The Federal Reserve Board's Partial Authorization Mandate and Report (PAMR) program allows depository institutions to request authorization from the Board to conduct certain activities that are not otherwise authorized by law. The PAMR program is designed to provide a mechanism for the Board to consider, on a case-by-case basis, requests for authorization to conduct activities that the Board believes are consistent with the safe and sound operation of depository institutions and the promotion of economic growth.
 
The PAMR program is intended to supplement, not replace, the existing supervisory and regulatory framework for depository institutions. The program is not a license to engage in unsafe or unsound practices, nor is it intended to reduce the supervisory and regulatory expectations of depository institutions. The PAMR program is also not a substitute for the Board's rulemaking authority.
 
The PAMR program does not authorize any activity that would be contrary to law, regulation, or Board policy. Requests for authorization under the PAMR program are reviewed on a case-by-case basis by the Board, in consultation with the relevant federal supervisory agencies.
 
The PAMR program is one part of the Board's efforts to facilitate depository institutions' ability to innovate and meet the evolving needs of their customers in a safe and sound manner.

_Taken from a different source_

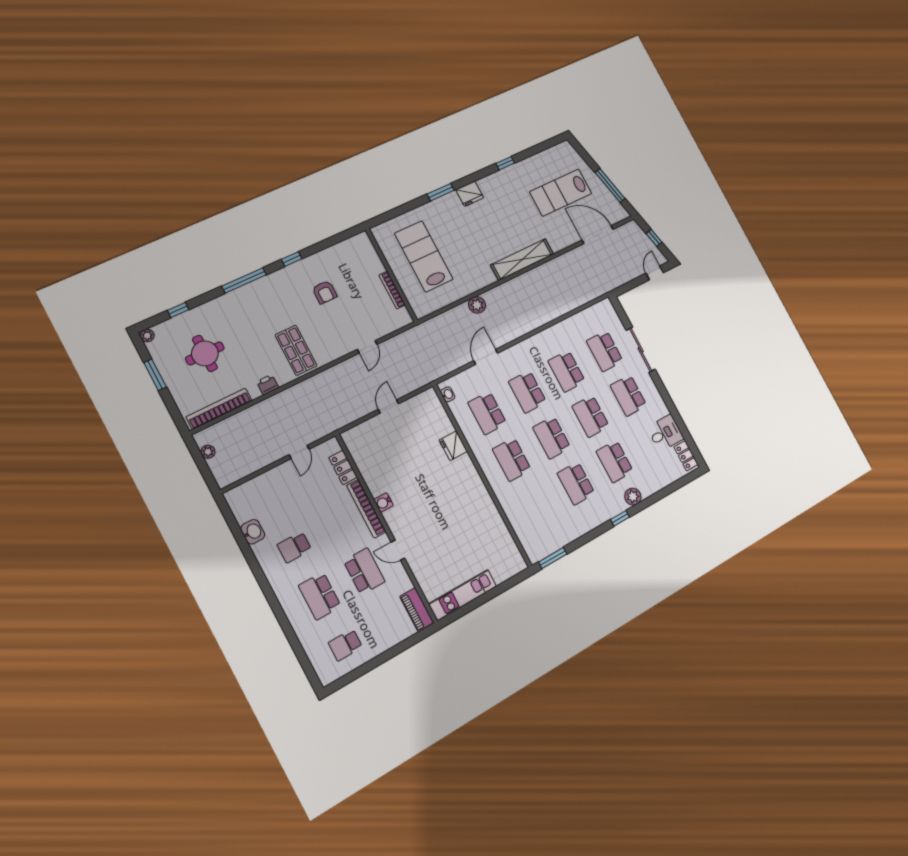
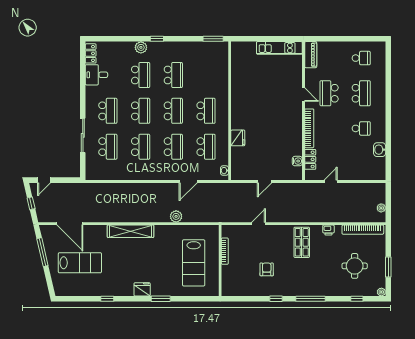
water cooler: (383, 502) -> (297, 161), moved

The Board believes that the PAMR program can provide a mechanism for the Board to consider, on a case-by-case basis, requests for authorization to conduct activities that the Board believes are consistent with the safe and sound operation of depository institutions and the promotion of economic growth.
 
The PAMR program is not intended to be used as a means to circumvent existing law, regulation, or Board policy. Requests for authorization under the PAMR program will be reviewed on a case-by-case basis by the Board, in consultation with the relevant federal supervisory agencies.